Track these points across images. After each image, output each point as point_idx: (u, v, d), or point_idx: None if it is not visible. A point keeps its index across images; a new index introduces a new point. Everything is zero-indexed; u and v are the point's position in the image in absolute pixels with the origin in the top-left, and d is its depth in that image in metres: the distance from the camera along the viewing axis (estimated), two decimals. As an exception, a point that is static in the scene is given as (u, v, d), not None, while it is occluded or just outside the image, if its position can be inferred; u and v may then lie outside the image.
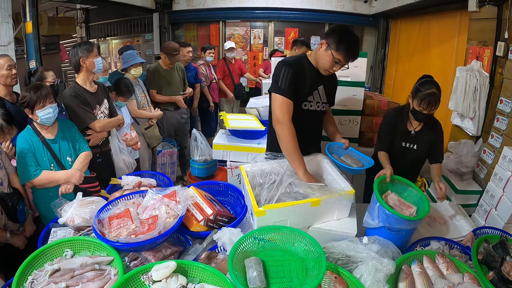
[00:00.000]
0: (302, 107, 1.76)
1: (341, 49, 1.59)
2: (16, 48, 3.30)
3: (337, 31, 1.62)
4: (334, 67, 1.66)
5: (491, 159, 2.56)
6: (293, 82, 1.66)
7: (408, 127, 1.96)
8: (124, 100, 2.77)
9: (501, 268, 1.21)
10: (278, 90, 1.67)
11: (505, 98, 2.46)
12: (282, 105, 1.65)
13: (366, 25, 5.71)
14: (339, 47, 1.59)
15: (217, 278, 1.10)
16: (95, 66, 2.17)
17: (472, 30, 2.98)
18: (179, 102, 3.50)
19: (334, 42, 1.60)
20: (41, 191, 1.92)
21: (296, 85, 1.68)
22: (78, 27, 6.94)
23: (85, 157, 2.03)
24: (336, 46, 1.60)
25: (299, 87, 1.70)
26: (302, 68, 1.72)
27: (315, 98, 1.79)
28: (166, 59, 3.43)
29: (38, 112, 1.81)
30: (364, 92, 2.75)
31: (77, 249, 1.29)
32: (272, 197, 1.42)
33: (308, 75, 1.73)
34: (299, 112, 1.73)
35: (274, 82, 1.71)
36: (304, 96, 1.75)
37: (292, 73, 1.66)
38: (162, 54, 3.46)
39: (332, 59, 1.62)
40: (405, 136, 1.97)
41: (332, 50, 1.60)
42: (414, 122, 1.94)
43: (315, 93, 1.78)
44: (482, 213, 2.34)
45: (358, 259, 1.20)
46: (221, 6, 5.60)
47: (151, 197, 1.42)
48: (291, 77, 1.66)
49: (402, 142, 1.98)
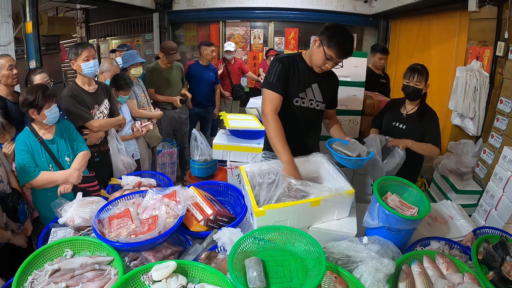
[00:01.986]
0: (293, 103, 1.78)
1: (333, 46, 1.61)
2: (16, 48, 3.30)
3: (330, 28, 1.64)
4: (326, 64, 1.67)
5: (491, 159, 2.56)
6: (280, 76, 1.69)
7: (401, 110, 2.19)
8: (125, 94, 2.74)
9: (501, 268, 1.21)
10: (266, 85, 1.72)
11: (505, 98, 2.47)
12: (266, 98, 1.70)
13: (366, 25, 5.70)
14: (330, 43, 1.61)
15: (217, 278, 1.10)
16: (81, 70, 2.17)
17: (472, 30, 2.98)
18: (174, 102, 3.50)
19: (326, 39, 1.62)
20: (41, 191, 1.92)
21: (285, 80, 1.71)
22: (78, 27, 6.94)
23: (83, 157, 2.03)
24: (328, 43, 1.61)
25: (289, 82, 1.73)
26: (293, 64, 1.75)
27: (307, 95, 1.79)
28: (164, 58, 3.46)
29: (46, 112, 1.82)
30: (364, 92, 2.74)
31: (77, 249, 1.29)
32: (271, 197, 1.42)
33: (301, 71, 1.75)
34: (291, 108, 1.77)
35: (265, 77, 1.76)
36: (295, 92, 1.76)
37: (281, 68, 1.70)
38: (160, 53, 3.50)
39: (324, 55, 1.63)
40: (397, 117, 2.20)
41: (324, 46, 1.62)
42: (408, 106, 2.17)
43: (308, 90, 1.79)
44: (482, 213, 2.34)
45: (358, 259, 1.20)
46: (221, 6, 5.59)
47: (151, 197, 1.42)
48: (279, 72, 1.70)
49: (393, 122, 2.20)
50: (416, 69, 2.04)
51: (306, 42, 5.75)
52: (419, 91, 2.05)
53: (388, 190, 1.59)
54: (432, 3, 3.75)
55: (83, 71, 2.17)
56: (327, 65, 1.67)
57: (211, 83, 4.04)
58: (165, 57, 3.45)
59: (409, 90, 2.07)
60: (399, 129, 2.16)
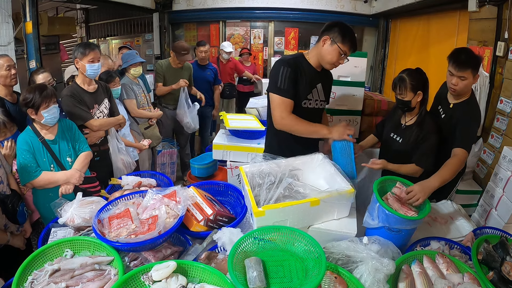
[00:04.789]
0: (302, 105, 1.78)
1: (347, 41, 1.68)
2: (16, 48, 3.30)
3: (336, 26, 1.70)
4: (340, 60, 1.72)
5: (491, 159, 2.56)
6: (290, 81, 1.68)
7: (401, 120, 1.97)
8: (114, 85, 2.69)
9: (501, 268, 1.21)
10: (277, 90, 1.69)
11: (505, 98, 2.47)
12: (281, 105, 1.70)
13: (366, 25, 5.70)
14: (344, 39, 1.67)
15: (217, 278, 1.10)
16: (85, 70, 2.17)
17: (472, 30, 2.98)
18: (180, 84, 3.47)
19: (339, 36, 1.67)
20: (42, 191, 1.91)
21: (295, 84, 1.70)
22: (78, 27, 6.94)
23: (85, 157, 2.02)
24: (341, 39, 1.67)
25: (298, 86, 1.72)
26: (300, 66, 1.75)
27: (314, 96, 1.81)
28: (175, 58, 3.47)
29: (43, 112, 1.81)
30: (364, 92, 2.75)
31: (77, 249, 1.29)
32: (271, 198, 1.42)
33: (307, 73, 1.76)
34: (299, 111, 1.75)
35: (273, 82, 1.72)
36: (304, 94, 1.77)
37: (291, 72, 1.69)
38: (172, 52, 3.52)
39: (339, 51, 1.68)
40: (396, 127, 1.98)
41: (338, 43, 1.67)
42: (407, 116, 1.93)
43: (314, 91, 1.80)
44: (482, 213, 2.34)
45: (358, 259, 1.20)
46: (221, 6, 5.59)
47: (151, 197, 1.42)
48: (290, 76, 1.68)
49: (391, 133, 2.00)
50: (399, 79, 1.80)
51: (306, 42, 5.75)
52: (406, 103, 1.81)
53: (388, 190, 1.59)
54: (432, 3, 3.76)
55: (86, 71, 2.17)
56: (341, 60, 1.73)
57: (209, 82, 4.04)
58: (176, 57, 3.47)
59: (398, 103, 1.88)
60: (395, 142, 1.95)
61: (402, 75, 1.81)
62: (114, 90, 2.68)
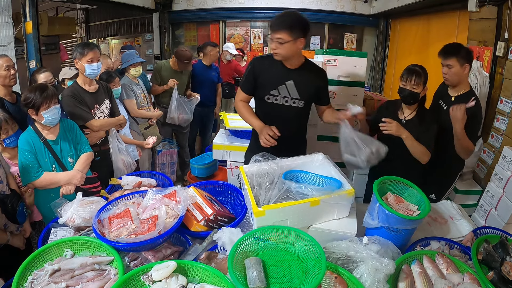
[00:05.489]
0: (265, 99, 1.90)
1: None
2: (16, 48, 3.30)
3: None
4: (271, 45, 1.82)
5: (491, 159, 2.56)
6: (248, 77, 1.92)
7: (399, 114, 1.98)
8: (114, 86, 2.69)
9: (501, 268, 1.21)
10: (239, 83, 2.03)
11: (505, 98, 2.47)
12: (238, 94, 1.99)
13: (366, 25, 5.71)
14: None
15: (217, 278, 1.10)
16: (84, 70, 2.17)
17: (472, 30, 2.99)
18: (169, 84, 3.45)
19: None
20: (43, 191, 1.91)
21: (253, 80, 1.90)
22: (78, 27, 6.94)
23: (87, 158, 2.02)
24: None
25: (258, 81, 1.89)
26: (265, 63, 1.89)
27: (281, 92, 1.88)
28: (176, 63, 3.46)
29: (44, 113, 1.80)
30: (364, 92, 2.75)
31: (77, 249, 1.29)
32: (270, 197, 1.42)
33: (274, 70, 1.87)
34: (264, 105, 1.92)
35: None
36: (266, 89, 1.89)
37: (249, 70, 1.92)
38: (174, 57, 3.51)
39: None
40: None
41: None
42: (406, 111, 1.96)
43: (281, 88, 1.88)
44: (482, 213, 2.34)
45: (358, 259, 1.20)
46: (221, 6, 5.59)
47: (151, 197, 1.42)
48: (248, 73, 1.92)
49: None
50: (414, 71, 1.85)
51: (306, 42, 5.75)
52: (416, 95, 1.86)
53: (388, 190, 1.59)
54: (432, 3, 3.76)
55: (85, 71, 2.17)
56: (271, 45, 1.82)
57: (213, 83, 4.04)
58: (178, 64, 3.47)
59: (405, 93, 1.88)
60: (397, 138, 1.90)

********

Copy these entries precisely and drop any picture.

Track these points across images. After each image, output each point as point_idx: (u, v, d), or point_idx: None if it is not visible. A point keeps its index across images; a new index introduces a new point. Everything is zero-indexed; u and v are the point's position in the image in absolute pixels with the origin in the top-left, and d is its depth in that image in metres: the distance from the camera along the viewing axis (estimated), two decimals. As an exception, a point that is static in the scene is given as (u, v, d), not None, while it is occluded or just outside the image, if its position can be inferred; u and v may then lie outside the image.
[00:00.000]
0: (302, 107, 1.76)
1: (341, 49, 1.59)
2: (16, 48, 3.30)
3: (337, 31, 1.62)
4: (334, 67, 1.66)
5: (491, 159, 2.56)
6: (293, 82, 1.66)
7: (408, 127, 1.96)
8: (124, 100, 2.77)
9: (501, 268, 1.21)
10: (278, 90, 1.67)
11: (505, 98, 2.46)
12: (282, 105, 1.65)
13: (366, 25, 5.71)
14: (339, 47, 1.59)
15: (217, 278, 1.10)
16: (95, 66, 2.17)
17: (472, 30, 2.98)
18: (179, 102, 3.50)
19: (334, 42, 1.60)
20: (41, 191, 1.92)
21: (296, 85, 1.68)
22: (78, 27, 6.94)
23: (85, 157, 2.03)
24: (336, 46, 1.60)
25: (299, 87, 1.70)
26: (302, 68, 1.72)
27: (315, 98, 1.79)
28: (166, 59, 3.43)
29: (38, 112, 1.81)
30: (364, 92, 2.75)
31: (77, 249, 1.29)
32: (272, 197, 1.42)
33: (308, 75, 1.73)
34: (299, 112, 1.73)
35: (274, 82, 1.71)
36: (304, 96, 1.75)
37: (292, 73, 1.66)
38: (162, 54, 3.46)
39: (332, 59, 1.62)
40: (405, 136, 1.97)
41: (332, 50, 1.60)
42: (414, 122, 1.94)
43: (315, 93, 1.78)
44: (482, 213, 2.34)
45: (358, 259, 1.20)
46: (221, 6, 5.60)
47: (151, 197, 1.42)
48: (291, 77, 1.66)
49: (402, 142, 1.98)
[00:01.986]
0: (293, 103, 1.78)
1: (333, 46, 1.61)
2: (16, 48, 3.30)
3: (330, 28, 1.64)
4: (326, 64, 1.67)
5: (491, 159, 2.56)
6: (280, 76, 1.69)
7: (401, 110, 2.19)
8: (125, 94, 2.74)
9: (501, 268, 1.21)
10: (266, 85, 1.72)
11: (505, 98, 2.47)
12: (266, 98, 1.70)
13: (366, 25, 5.70)
14: (330, 43, 1.61)
15: (217, 278, 1.10)
16: (81, 70, 2.17)
17: (472, 30, 2.98)
18: (174, 102, 3.50)
19: (326, 39, 1.62)
20: (41, 191, 1.92)
21: (285, 80, 1.71)
22: (78, 27, 6.94)
23: (83, 157, 2.03)
24: (328, 43, 1.61)
25: (289, 82, 1.73)
26: (293, 64, 1.75)
27: (307, 95, 1.79)
28: (164, 58, 3.46)
29: (46, 112, 1.82)
30: (364, 92, 2.74)
31: (77, 249, 1.29)
32: (271, 197, 1.42)
33: (301, 71, 1.75)
34: (291, 108, 1.77)
35: (265, 77, 1.76)
36: (295, 92, 1.76)
37: (281, 68, 1.70)
38: (160, 53, 3.50)
39: (324, 55, 1.63)
40: (397, 117, 2.20)
41: (324, 46, 1.62)
42: (408, 106, 2.17)
43: (308, 90, 1.79)
44: (482, 213, 2.34)
45: (358, 259, 1.20)
46: (221, 6, 5.59)
47: (151, 197, 1.42)
48: (279, 72, 1.70)
49: (393, 122, 2.20)
50: (416, 69, 2.04)
51: (306, 42, 5.75)
52: (419, 91, 2.05)
53: (388, 190, 1.59)
54: (432, 3, 3.75)
55: (83, 71, 2.17)
56: (327, 65, 1.67)
57: (211, 83, 4.04)
58: (165, 57, 3.45)
59: (409, 90, 2.07)
60: (399, 129, 2.16)
[00:04.789]
0: (302, 105, 1.78)
1: (347, 41, 1.68)
2: (16, 48, 3.30)
3: (336, 26, 1.70)
4: (340, 60, 1.72)
5: (491, 159, 2.56)
6: (290, 81, 1.68)
7: (401, 120, 1.97)
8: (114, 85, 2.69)
9: (501, 268, 1.21)
10: (277, 90, 1.69)
11: (505, 98, 2.47)
12: (281, 105, 1.70)
13: (366, 25, 5.70)
14: (344, 39, 1.67)
15: (217, 278, 1.10)
16: (85, 70, 2.17)
17: (472, 30, 2.98)
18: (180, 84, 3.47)
19: (339, 36, 1.67)
20: (42, 191, 1.91)
21: (295, 84, 1.70)
22: (78, 27, 6.94)
23: (85, 157, 2.02)
24: (341, 39, 1.67)
25: (298, 86, 1.72)
26: (300, 66, 1.75)
27: (314, 96, 1.81)
28: (175, 58, 3.47)
29: (43, 112, 1.81)
30: (364, 92, 2.75)
31: (77, 249, 1.29)
32: (271, 198, 1.42)
33: (307, 73, 1.76)
34: (299, 111, 1.75)
35: (273, 82, 1.72)
36: (304, 94, 1.77)
37: (291, 72, 1.69)
38: (172, 52, 3.52)
39: (339, 51, 1.68)
40: (396, 127, 1.98)
41: (338, 43, 1.67)
42: (407, 116, 1.93)
43: (314, 91, 1.80)
44: (482, 213, 2.34)
45: (358, 259, 1.20)
46: (221, 6, 5.59)
47: (151, 197, 1.42)
48: (290, 76, 1.68)
49: (391, 133, 2.00)
50: (399, 79, 1.80)
51: (306, 42, 5.75)
52: (406, 103, 1.81)
53: (388, 190, 1.59)
54: (432, 3, 3.76)
55: (86, 71, 2.17)
56: (341, 60, 1.73)
57: (209, 82, 4.04)
58: (176, 57, 3.47)
59: (398, 103, 1.88)
60: (395, 142, 1.95)
61: (402, 75, 1.81)
62: (114, 90, 2.68)
[00:05.489]
0: (265, 99, 1.90)
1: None
2: (16, 48, 3.30)
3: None
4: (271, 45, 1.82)
5: (491, 159, 2.56)
6: (248, 77, 1.92)
7: (399, 114, 1.98)
8: (114, 86, 2.69)
9: (501, 268, 1.21)
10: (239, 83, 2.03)
11: (505, 98, 2.47)
12: (238, 94, 1.99)
13: (366, 25, 5.71)
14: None
15: (217, 278, 1.10)
16: (84, 70, 2.17)
17: (472, 30, 2.99)
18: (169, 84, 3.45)
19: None
20: (43, 191, 1.91)
21: (253, 80, 1.90)
22: (78, 27, 6.94)
23: (87, 158, 2.02)
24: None
25: (258, 81, 1.89)
26: (265, 63, 1.89)
27: (281, 92, 1.88)
28: (176, 63, 3.46)
29: (44, 113, 1.80)
30: (364, 92, 2.75)
31: (77, 249, 1.29)
32: (270, 197, 1.42)
33: (274, 70, 1.87)
34: (264, 105, 1.92)
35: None
36: (266, 89, 1.89)
37: (249, 70, 1.92)
38: (174, 57, 3.51)
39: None
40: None
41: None
42: (406, 111, 1.96)
43: (281, 88, 1.88)
44: (482, 213, 2.34)
45: (358, 259, 1.20)
46: (221, 6, 5.59)
47: (151, 197, 1.42)
48: (248, 73, 1.92)
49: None
50: (414, 71, 1.85)
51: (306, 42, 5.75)
52: (416, 95, 1.86)
53: (388, 190, 1.59)
54: (432, 3, 3.76)
55: (85, 71, 2.17)
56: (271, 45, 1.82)
57: (213, 83, 4.04)
58: (178, 64, 3.47)
59: (405, 93, 1.88)
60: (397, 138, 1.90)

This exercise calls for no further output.